Of his sister Caroline, John Jr. tells Oprah, “We’re obviously very close. As a younger brother, you look up to your sister. I was the ‘man’ of the family, as it were. I feel so lucky to have such a close relationship with her.”
He’s especially close with his cousins on his mother’s side, his aunt Lee Bouvier Radziwill’s children, particularly his cousin Anthony. “Anthony was more of a brother than a friend to John. He was the closest family member to John and they really did grow up together. They remained close throughout their lives and they spoke nearly every single day,” RoseMarie Terenzio recalls.
Anthony’s wife, Carole Radziwill, agrees, saying, “Given the life that John led so publicly, I think he really felt completely himself around Anthony. He knew Anthony had his back, and Anthony felt the same way about him. That was a nice thing to see, and it was nice to be around—that feeling of complete trust.”
John’s relationships with his Kennedy cousins are mainly warm if somewhat distant, and occasionally competitive. Chris Lawford describes the relationship between John Jr. and Joe, Bobby’s oldest son, as the most fraught. “I think he [Joe] loved John, hated John, and wanted to be John all at the same time,” Chris says, pointing out that rivalry among the cousins is to be expected, after all: “We were all, every one of us, raised to be President.”
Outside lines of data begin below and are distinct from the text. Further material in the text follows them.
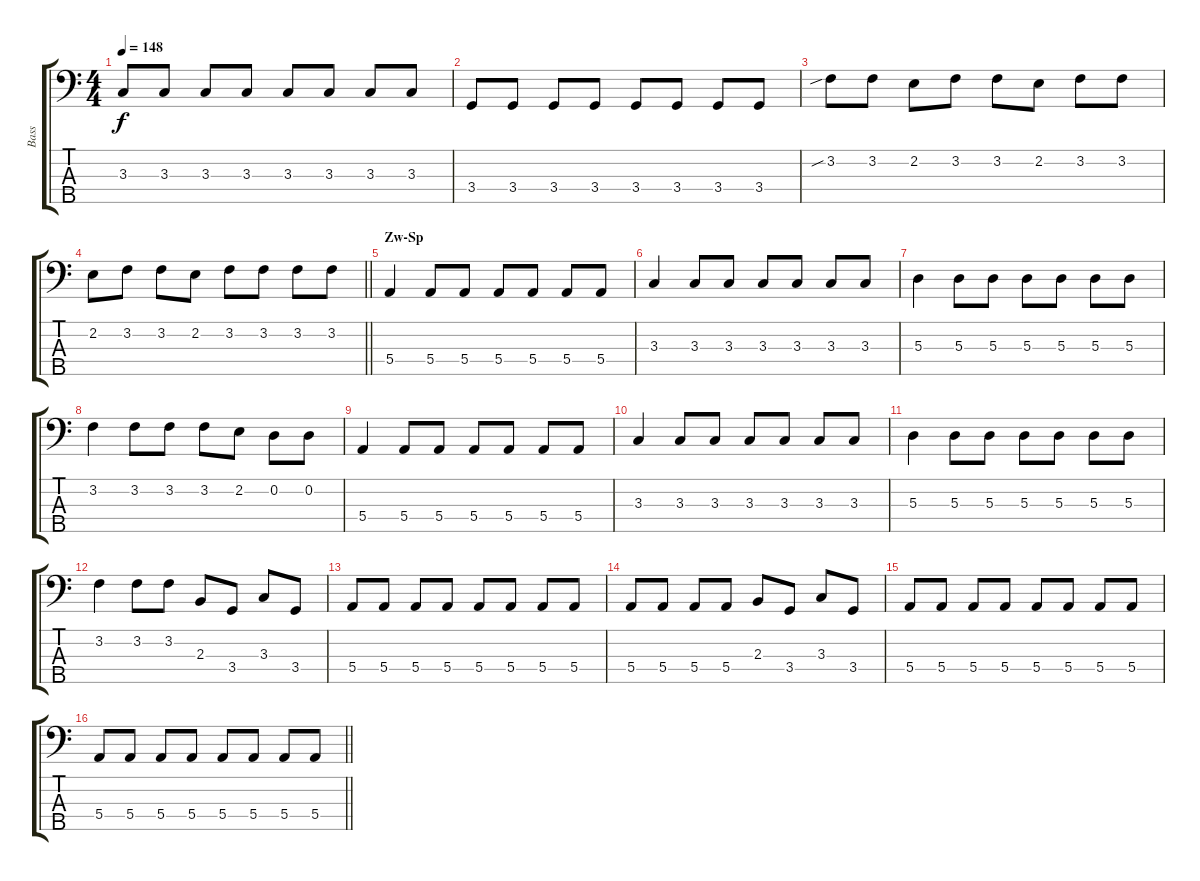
\track ("Bass" "Bass") {instrument electricbassfinger}
\staff {score tabs}
\tuning (G2 D2 A1 E1 B0) {hide}
\ts (4 4)
\tempo 148
\clef f4
\ks c
3.3.8{dy f} 3.3.8 3.3.8 3.3.8 3.3.8 3.3.8 3.3.8 3.3.8 |
3.4.8 3.4.8 3.4.8 3.4.8 3.4.8 3.4.8 3.4.8 3.4.8 |
3.2{sib}.8 3.2.8 2.2.8 3.2.8 3.2.8 2.2.8 3.2.8 3.2.8 |
\barLineRight lightlight
2.2.8 3.2.8 3.2.8 2.2.8 3.2.8 3.2.8 3.2.8 3.2.8 |
\section ("" "Zw-Sp")
5.4.4 5.4.8 5.4.8 5.4.8 5.4.8 5.4.8 5.4.8 |
3.3.4 3.3.8 3.3.8 3.3.8 3.3.8 3.3.8 3.3.8 |
5.3.4 5.3.8 5.3.8 5.3.8 5.3.8 5.3.8 5.3.8 |
3.2.4 3.2.8 3.2.8 3.2.8 2.2.8 0.2.8 0.2.8 |
5.4.4 5.4.8 5.4.8 5.4.8 5.4.8 5.4.8 5.4.8 |
3.3.4 3.3.8 3.3.8 3.3.8 3.3.8 3.3.8 3.3.8 |
5.3.4 5.3.8 5.3.8 5.3.8 5.3.8 5.3.8 5.3.8 |
3.2.4 3.2.8 3.2.8 2.3.8 3.4.8 3.3.8 3.4.8 |
5.4.8 5.4.8 5.4.8 5.4.8 5.4.8 5.4.8 5.4.8 5.4.8 |
5.4.8 5.4.8 5.4.8 5.4.8 2.3.8 3.4.8 3.3.8 3.4.8 |
5.4.8 5.4.8 5.4.8 5.4.8 5.4.8 5.4.8 5.4.8 5.4.8 |
\barLineRight lightlight
5.4.8 5.4.8 5.4.8 5.4.8 5.4.8 5.4.8 5.4.8 5.4.8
As authors Collier and Horowitz remark of the Kennedy cousins in their 1981 book, The Kennedys, “Together in one place, they looked like a remarkable experiment in eugenics—several strains of one particularly attractive species.” Eunice’s children are “darkly handsome…with their father’s sensitive eyes and their mother’s aggressive jaw”; Teddy’s kids are “blond and surprisingly frail”; Jean’s children have a “round-face impassivity”; while Pat’s have her ex-husband’s “good looks—and a hint of his troubled vulnerability”; and Bobby’s kids have the “big bones and imposing size of Ethel’s family.” Unsurprisingly, Caroline and John Jr., “posing for nonstop photography since infancy…had acquired a poise all the others lacked.”
But the authors also note that Bobby and Ethel’s children (who tend to see themselves as “the most Kennedy”) “would sometimes tell their cousins, ‘You’re not Kennedys, you’re only Shrivers [or Smiths or Lawfords].’” They taunted John Jr. as a “‘Mama’s boy’ and said he wasn’t a ‘real Kennedy.’”
To the rest of the world, though, no one embodies the Kennedys more than John Jr. “I understand the pressure you’ll forever have to endure as a Kennedy, even though we brought you into this world as an innocent,” his mother writes him. “You, especially, have a place in history. No matter what course in life you choose, all I can ask is that you and Caroline continue to make me, the Kennedy family, and yourself proud.”
John Jr. is thirty-three when Jackie dies at age sixty-four on May 19, 1994, not long after receiving a diagnosis of non-Hodgkins lymphoma. In her eulogy, Ted names Caroline and John as “her two miracles.” At Arlington National Cemetery, under a headstone reading “Jacqueline Kennedy Onassis,” she is buried alongside JFK, only the second First Lady, after Mrs. William Howard Taft, to be so honored.
So it falls to Ethel, the new Kennedy matriarch, to assess the latest woman to appear in John’s life: twenty-eight-year-old Carolyn Bessette, who was voted “Ultimate Beautiful Person” at Catholic St. Mary’s High School in her hometown of Greenwich, Connecticut, and is now head of public relations at the fashion label Calvin Klein. “She’s an ordinary person,” John tells his friend John Perry Barlow, but “he couldn’t get his mind off her.”